Records excerpted from a collection:
--------------------

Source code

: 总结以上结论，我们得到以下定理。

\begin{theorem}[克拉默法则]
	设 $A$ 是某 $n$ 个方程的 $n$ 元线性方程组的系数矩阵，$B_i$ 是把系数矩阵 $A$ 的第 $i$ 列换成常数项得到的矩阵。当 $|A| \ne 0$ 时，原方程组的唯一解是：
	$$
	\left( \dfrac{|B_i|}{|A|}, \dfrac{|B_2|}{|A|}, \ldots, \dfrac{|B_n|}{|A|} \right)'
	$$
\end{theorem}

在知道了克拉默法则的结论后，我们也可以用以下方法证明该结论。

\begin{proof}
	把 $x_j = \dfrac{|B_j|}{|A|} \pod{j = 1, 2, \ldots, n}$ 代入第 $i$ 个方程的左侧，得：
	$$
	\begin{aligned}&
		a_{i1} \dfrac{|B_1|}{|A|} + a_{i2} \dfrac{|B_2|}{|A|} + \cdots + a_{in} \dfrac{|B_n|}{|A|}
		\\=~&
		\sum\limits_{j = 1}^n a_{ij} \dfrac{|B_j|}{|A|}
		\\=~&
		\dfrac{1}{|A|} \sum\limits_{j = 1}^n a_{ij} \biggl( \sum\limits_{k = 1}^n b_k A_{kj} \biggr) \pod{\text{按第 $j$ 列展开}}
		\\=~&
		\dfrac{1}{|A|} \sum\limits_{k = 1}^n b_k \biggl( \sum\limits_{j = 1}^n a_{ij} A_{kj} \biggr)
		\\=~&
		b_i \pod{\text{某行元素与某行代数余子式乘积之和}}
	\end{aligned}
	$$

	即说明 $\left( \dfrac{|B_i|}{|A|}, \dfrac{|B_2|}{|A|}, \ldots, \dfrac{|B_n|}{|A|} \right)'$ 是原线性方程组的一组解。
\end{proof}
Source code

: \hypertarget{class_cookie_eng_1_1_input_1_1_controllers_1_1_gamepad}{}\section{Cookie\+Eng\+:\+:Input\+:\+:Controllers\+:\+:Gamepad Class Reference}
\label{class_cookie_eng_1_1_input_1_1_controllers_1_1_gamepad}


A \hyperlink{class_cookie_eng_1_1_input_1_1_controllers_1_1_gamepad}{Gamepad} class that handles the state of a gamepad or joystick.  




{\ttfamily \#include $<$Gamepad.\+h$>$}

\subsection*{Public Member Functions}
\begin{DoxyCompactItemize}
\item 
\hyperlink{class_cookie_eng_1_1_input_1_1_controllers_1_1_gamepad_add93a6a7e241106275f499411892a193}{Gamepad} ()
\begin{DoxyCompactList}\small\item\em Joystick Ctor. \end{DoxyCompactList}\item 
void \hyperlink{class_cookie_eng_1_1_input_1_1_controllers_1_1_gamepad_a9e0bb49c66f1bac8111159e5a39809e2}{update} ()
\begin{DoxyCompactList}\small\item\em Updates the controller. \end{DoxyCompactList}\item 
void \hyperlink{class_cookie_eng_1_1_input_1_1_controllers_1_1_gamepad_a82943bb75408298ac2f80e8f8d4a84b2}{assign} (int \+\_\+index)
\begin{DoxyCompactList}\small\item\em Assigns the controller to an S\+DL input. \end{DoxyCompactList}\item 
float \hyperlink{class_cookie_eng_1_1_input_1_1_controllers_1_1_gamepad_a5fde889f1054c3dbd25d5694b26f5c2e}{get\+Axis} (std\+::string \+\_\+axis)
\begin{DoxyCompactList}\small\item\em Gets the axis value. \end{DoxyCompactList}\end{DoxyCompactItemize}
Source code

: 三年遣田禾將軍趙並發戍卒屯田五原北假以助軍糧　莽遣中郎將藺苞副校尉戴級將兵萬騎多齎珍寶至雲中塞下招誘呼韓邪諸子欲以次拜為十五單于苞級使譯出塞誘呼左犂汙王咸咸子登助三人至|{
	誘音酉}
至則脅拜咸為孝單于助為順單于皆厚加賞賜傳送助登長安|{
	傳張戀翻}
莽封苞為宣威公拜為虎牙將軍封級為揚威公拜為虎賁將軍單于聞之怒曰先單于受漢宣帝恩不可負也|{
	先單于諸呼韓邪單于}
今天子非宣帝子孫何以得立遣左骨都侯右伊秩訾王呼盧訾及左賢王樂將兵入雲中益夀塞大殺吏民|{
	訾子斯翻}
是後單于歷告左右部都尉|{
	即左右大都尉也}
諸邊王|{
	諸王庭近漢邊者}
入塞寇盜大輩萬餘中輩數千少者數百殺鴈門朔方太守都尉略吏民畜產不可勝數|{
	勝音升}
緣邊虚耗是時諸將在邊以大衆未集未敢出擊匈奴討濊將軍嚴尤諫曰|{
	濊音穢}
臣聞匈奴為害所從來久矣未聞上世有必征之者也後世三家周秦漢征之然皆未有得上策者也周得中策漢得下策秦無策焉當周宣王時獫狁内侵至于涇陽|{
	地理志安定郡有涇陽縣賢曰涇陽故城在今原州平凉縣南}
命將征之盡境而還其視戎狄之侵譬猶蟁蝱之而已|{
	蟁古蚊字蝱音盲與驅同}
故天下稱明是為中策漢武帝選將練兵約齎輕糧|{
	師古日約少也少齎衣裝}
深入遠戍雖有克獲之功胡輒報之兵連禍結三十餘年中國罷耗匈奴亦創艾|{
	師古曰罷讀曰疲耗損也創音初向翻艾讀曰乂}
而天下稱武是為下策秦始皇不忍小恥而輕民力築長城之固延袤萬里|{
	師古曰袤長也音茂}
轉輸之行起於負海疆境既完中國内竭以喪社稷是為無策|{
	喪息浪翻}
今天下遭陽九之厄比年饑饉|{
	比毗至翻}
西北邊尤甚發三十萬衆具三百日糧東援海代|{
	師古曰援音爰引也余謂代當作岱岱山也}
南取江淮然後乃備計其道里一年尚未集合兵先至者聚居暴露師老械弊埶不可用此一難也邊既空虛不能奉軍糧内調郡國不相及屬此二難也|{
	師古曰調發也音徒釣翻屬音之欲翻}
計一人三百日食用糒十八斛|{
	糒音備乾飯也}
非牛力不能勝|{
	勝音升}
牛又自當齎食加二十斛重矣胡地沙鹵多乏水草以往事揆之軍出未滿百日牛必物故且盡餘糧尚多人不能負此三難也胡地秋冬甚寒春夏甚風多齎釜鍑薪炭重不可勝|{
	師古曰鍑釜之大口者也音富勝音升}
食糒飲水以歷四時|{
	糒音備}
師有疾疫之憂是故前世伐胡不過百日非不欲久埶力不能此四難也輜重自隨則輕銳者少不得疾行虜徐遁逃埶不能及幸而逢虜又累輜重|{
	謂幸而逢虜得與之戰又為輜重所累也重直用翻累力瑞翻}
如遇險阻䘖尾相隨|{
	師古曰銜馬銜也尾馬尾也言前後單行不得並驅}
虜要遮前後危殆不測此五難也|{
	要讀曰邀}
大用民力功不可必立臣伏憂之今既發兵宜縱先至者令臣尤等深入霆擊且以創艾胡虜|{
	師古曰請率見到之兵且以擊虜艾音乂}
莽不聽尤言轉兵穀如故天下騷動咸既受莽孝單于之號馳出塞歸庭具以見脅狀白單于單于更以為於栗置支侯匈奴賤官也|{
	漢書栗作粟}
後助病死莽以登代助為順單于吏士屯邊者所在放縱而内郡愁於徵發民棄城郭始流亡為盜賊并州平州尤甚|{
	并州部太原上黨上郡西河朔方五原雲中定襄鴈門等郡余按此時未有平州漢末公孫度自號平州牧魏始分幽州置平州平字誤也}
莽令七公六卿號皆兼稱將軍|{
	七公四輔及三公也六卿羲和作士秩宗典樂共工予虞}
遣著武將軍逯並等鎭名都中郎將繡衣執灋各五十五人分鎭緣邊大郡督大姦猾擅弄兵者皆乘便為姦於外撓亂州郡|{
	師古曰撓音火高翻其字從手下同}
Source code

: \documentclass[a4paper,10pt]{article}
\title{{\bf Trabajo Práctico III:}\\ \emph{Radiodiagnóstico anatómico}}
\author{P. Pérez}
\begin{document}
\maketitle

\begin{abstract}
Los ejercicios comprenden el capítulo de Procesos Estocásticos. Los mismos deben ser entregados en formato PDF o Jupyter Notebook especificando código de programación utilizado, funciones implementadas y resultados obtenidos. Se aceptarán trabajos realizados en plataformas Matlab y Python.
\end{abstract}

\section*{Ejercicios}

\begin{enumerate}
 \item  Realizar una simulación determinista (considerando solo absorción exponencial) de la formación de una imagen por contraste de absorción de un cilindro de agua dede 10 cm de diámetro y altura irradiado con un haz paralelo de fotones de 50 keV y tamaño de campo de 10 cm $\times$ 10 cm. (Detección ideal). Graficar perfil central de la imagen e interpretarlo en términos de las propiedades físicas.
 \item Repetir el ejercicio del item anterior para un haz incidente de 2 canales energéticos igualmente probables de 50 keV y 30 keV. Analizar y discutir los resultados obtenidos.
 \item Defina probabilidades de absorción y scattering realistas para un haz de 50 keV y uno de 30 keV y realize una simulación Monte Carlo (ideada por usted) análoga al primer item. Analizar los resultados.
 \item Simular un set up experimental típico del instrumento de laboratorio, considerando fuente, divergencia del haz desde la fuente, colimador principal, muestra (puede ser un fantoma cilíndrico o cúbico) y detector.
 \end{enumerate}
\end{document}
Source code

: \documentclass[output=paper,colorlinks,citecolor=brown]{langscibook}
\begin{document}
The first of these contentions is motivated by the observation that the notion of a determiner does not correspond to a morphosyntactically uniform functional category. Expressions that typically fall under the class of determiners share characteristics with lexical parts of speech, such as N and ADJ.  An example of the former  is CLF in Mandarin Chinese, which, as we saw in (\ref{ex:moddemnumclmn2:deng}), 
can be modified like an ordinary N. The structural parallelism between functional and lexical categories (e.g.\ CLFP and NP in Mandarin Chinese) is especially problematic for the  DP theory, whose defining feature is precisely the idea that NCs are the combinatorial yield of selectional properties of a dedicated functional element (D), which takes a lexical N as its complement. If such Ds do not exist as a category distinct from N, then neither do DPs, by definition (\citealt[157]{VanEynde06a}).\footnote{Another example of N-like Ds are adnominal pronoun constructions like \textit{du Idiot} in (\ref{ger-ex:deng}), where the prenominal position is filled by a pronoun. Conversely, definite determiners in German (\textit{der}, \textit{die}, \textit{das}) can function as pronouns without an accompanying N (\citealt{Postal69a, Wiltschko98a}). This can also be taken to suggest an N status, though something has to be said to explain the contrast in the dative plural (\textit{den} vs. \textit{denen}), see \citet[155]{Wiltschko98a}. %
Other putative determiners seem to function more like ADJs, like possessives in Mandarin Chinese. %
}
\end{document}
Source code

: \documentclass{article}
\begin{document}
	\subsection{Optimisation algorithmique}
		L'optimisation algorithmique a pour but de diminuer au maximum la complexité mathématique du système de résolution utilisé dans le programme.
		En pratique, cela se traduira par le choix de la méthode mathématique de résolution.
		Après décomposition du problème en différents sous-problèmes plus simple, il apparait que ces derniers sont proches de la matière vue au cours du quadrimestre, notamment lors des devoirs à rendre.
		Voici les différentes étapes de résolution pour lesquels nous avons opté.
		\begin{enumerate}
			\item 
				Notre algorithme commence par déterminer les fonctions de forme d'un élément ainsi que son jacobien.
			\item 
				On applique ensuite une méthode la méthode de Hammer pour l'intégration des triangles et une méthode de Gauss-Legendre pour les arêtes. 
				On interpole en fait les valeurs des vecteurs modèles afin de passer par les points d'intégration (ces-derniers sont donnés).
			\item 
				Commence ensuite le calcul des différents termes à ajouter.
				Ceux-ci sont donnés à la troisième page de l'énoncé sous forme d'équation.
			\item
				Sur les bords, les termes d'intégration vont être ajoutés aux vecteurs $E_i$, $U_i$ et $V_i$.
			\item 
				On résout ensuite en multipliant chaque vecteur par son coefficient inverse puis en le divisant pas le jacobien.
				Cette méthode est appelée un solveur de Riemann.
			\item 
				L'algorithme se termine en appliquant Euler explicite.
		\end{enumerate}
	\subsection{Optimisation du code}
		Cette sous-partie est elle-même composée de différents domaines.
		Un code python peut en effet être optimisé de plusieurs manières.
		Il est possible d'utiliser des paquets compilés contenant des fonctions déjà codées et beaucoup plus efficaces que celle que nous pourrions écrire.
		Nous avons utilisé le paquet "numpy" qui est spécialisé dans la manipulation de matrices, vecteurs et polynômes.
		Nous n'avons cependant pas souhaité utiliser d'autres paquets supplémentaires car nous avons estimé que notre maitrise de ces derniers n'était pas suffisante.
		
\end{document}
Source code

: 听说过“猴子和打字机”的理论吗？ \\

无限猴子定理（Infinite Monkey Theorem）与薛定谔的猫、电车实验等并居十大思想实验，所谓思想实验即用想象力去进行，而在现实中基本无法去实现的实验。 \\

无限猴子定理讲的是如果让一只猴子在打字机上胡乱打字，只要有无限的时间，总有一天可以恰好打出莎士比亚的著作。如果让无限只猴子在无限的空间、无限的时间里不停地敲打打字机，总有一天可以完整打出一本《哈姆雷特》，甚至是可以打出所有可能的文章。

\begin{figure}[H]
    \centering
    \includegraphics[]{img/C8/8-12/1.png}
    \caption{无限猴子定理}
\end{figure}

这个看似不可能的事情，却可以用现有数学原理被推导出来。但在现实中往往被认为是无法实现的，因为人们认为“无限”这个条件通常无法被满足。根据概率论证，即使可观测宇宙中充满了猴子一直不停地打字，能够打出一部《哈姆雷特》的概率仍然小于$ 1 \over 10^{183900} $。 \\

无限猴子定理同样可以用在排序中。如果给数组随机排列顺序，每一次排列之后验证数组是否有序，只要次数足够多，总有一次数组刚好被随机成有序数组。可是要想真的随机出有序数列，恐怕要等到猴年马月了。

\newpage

--------------------

> What needs to be done:
Filter the records down to the lines that contain the string "jacobien", and copy those lines.

> Task output:
				Notre algorithme commence par déterminer les fonctions de forme d'un élément ainsi que son jacobien.
				On résout ensuite en multipliant chaque vecteur par son coefficient inverse puis en le divisant pas le jacobien.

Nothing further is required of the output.